On his Social Media, Alessandro Michele also tends to post images of Italian art and antiques - which are evidently used as "mood boards" for his garments or Gucci. Perhaps Social Media is his place to go when looking for inspiration? Michele often calls his collection's feel as "renaissance" which is always so soft and vintage looking - with bold colours and flamboyant patterns. This time, he even went to the extent of appointing a New York Street Artist to spray paint Gucci on biker jackets and bags - which was definitely unexpected to say the least. Fur-lined loafers were back, which was a highlight for me in previous collections - and I often find myself in Gucci on Sloan Street, lusting after the classic black loafers that are in the form of "slippers" with gorgeous fur lining. He cross-referenced 1980s large shoulder pads (or "puffy" shoulders if you will) and teamed them with bodices that had been plastered with historic, perhaps 16th/17th century, portraits.
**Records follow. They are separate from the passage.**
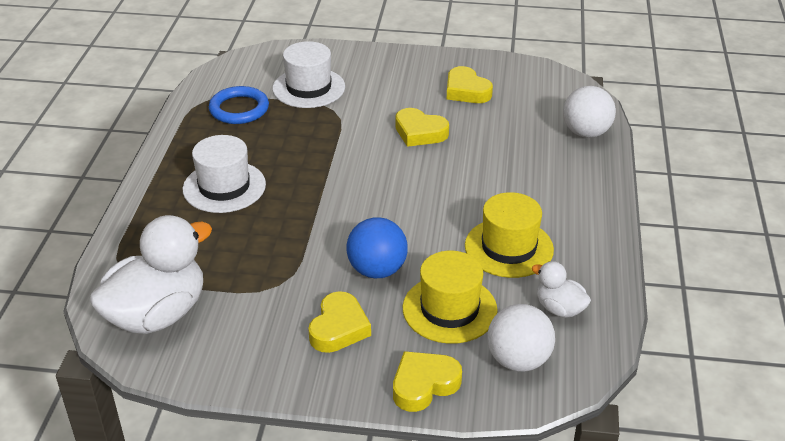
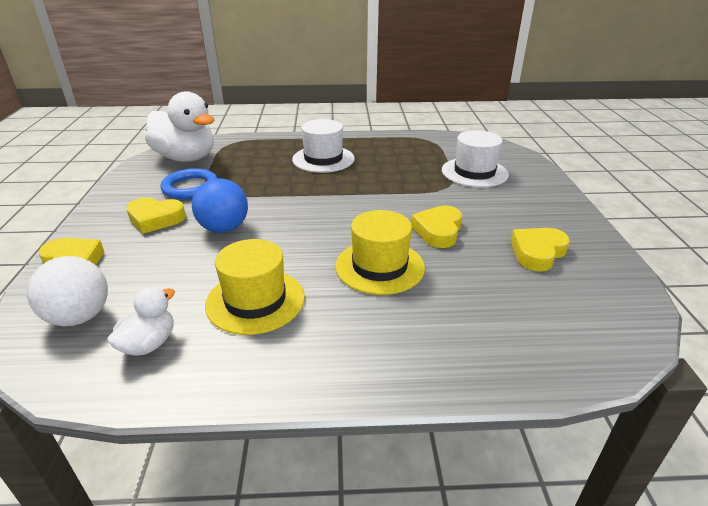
camera: 80 degrees right, 5 degrees down
(239, 109) = (424, 151): blue ring -> blue ring (190, 187)
(449, 309) = (165, 270): yellow hat -> yellow hat (379, 266)
(586, 133) = (513, 358): white ball -> none

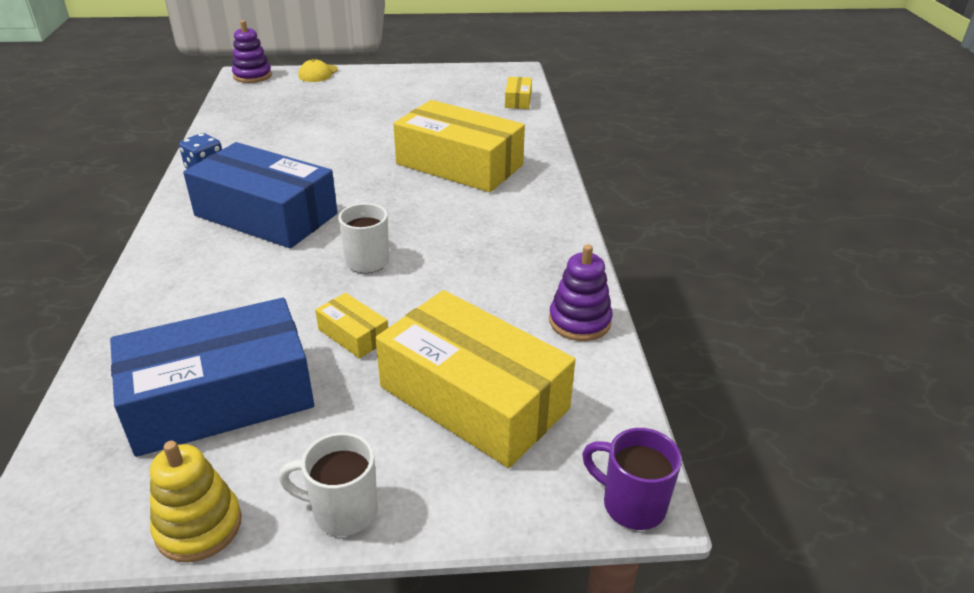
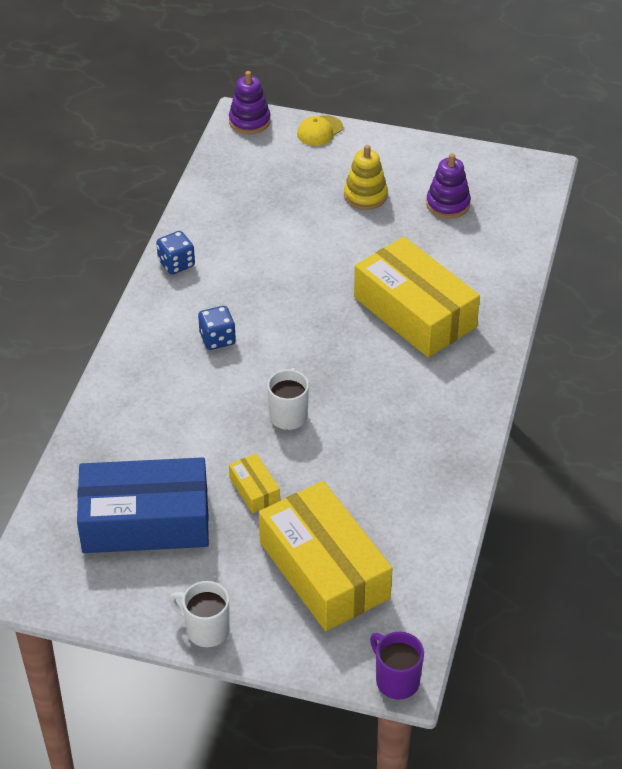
camera: 20 degrees right, 10 degrees up
(198, 526) = (115, 614): yellow stacking toy -> yellow stacking toy (365, 195)
(266, 215) = (217, 339): blue box -> blue dice
(518, 100) = (518, 224): yellow box -> none
(579, 321) = (437, 524): purple stacking toy -> purple stacking toy (448, 204)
The accessories this season were just as important as the clothing. It is backstage, where the design is shown off best, with Alessandro showing off every detail incorporated into the design and craft of these pieces. There were 80s sunglasses with big diamontes studded on the side, metallic heels which were paired with ankle socks as well as 70s disco sandals and veils. On paper, this perhaps sounds like it should just not work. But it did, and that's because Alessandro knows exactly what he wants and how to style it. Whether the clothing was embroidered with pearls or crystal necklaces onto tops and bodices - the look was still given that extra jazz in the form of accessories. The geeky Gucci influence was still there, which was an aspect which I have always loved during Alessandro's collections over the past year - and what seems to be making Gucci mega-bucks. He is a very sensitive, warm, Italian soul which is conveyed through his creativity and inspiration. I absolutely loved the colour-blocked looks which came in pink, turquoise and yellow. It was fresh, exciting and inviting - fantastico.